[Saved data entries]
Start of Block
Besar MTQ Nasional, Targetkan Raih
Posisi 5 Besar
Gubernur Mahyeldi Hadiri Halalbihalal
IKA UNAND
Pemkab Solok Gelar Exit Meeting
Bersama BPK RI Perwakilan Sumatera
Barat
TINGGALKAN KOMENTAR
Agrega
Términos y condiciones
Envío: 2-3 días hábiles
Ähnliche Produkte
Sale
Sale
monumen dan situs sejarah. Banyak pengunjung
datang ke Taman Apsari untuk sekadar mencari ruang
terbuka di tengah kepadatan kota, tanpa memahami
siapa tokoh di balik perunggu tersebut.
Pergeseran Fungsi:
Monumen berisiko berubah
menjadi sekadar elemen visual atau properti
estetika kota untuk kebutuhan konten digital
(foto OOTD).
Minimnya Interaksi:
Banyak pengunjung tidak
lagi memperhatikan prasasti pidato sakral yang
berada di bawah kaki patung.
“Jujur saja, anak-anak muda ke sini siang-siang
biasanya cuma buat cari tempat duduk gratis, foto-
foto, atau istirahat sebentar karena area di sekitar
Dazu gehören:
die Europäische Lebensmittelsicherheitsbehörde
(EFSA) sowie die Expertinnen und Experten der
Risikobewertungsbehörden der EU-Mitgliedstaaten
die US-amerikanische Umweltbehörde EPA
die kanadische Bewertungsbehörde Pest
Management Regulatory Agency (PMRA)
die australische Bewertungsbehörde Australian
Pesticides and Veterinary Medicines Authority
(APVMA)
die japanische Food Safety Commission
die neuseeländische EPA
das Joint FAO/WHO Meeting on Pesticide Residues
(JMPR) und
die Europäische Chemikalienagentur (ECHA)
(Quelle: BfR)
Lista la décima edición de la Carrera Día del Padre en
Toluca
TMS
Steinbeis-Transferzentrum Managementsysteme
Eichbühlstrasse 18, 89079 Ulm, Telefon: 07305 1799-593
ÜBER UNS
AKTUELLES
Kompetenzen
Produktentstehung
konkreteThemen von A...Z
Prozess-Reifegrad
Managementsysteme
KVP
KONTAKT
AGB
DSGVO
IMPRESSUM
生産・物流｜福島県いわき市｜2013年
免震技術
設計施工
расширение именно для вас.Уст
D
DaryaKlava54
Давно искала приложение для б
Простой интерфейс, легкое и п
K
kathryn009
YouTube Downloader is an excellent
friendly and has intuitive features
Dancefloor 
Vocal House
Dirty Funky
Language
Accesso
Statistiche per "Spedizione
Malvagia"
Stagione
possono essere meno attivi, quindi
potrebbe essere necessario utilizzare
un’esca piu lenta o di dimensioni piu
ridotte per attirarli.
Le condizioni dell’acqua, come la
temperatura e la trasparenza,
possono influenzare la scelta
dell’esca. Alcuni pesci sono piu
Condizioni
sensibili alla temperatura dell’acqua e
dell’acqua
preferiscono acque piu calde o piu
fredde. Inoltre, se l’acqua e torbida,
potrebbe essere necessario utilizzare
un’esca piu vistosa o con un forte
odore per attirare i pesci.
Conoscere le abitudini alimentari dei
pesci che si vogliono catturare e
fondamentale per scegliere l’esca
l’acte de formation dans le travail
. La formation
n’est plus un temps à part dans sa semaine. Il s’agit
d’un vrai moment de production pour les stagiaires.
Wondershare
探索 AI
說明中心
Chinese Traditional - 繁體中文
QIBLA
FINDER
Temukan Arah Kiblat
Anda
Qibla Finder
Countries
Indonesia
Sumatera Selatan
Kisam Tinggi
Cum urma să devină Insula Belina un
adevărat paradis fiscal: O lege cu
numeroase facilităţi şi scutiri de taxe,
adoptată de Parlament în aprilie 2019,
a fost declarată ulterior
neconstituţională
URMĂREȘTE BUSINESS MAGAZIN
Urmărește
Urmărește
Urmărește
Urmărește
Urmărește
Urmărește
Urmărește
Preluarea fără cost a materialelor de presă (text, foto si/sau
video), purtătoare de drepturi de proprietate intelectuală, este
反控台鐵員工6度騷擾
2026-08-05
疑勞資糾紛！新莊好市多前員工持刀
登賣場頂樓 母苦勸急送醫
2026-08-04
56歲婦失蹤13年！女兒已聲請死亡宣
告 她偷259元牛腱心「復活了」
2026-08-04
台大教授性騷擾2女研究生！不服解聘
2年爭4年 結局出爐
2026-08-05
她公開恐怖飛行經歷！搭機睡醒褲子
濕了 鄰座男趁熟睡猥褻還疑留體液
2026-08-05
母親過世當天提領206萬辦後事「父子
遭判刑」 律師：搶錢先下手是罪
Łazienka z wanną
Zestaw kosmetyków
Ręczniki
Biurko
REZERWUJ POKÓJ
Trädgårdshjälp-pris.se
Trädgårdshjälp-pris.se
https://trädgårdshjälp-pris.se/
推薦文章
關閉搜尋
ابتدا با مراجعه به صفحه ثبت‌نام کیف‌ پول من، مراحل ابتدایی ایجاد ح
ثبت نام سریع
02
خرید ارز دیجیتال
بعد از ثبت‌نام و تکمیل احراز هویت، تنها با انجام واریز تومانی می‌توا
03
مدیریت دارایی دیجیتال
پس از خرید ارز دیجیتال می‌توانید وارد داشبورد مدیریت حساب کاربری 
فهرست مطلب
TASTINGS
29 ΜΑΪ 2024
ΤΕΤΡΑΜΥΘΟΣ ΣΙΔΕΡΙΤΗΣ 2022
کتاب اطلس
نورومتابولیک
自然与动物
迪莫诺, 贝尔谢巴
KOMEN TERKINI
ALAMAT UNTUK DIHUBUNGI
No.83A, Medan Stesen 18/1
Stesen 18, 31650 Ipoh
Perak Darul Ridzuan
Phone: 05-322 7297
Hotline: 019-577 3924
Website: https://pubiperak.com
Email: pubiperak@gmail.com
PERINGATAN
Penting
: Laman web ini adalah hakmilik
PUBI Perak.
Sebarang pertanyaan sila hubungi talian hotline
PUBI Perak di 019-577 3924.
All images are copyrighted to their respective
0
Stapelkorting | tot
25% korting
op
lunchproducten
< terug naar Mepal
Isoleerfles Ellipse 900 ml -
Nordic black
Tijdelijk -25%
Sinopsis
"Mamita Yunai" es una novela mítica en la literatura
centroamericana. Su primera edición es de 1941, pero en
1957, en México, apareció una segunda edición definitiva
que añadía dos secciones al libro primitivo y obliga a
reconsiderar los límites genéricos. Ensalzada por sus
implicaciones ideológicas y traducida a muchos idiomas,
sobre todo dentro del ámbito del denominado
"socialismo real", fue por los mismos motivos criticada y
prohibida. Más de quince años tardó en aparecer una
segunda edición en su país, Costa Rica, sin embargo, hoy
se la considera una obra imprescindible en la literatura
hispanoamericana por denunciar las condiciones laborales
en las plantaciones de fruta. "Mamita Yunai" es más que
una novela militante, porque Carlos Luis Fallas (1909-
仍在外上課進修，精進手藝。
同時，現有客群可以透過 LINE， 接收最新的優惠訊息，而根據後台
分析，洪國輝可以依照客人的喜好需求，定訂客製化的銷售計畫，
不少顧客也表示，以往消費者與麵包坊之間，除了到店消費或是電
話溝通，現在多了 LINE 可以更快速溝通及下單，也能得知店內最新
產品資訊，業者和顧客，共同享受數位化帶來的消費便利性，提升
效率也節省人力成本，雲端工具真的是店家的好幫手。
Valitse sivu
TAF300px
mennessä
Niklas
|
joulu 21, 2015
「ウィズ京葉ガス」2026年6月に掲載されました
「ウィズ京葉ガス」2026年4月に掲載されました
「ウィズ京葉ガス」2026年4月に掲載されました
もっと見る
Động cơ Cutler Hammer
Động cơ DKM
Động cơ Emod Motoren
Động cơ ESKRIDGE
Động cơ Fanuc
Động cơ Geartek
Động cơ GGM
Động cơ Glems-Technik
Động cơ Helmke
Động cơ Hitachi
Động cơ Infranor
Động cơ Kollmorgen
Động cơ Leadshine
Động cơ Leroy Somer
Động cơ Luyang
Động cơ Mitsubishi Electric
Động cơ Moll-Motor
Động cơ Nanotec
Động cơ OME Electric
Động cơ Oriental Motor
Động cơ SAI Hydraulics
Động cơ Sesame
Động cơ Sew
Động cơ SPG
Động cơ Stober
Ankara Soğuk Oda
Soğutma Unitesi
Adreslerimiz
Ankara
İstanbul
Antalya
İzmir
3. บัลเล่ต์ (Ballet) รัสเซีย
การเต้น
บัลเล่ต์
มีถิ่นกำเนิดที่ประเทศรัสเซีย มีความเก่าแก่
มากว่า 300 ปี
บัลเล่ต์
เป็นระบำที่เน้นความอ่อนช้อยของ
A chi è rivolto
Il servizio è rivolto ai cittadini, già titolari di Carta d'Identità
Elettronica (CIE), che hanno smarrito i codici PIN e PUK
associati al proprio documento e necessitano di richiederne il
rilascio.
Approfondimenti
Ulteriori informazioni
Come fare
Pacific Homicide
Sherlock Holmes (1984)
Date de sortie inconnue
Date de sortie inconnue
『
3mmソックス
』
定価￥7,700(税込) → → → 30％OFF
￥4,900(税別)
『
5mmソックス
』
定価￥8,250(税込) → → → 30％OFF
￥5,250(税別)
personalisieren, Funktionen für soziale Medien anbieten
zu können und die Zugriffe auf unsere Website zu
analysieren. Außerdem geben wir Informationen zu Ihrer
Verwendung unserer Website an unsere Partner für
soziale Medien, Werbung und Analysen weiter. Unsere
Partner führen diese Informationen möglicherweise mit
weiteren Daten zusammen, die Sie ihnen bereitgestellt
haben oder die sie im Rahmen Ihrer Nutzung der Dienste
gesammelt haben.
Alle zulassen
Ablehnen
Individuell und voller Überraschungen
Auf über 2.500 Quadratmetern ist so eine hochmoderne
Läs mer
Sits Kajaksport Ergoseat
End of Block
Work instructions: Above are the records; from them, give again exactly the lines from the one containing "fondamentale per scegliere l’esca" through the one containing "母親過世當天提領206萬辦後事「父子", both included.

Your response:
fondamentale per scegliere l’esca
l’acte de formation dans le travail
. La formation
n’est plus un temps à part dans sa semaine. Il s’agit
d’un vrai moment de production pour les stagiaires.
Wondershare
探索 AI
說明中心
Chinese Traditional - 繁體中文
QIBLA
FINDER
Temukan Arah Kiblat
Anda
Qibla Finder
Countries
Indonesia
Sumatera Selatan
Kisam Tinggi
Cum urma să devină Insula Belina un
adevărat paradis fiscal: O lege cu
numeroase facilităţi şi scutiri de taxe,
adoptată de Parlament în aprilie 2019,
a fost declarată ulterior
neconstituţională
URMĂREȘTE BUSINESS MAGAZIN
Urmărește
Urmărește
Urmărește
Urmărește
Urmărește
Urmărește
Urmărește
Preluarea fără cost a materialelor de presă (text, foto si/sau
video), purtătoare de drepturi de proprietate intelectuală, este
反控台鐵員工6度騷擾
2026-08-05
疑勞資糾紛！新莊好市多前員工持刀
登賣場頂樓 母苦勸急送醫
2026-08-04
56歲婦失蹤13年！女兒已聲請死亡宣
告 她偷259元牛腱心「復活了」
2026-08-04
台大教授性騷擾2女研究生！不服解聘
2年爭4年 結局出爐
2026-08-05
她公開恐怖飛行經歷！搭機睡醒褲子
濕了 鄰座男趁熟睡猥褻還疑留體液
2026-08-05
母親過世當天提領206萬辦後事「父子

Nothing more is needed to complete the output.